What you will do
Each line that contains the word "equity" counts once; give the total for the records below and nothing else.

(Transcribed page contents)
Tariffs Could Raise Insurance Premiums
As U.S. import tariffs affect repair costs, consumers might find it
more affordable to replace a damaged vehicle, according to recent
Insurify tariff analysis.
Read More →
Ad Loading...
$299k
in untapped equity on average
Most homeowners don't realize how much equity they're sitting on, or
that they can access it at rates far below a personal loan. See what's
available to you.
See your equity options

Exercise solution
3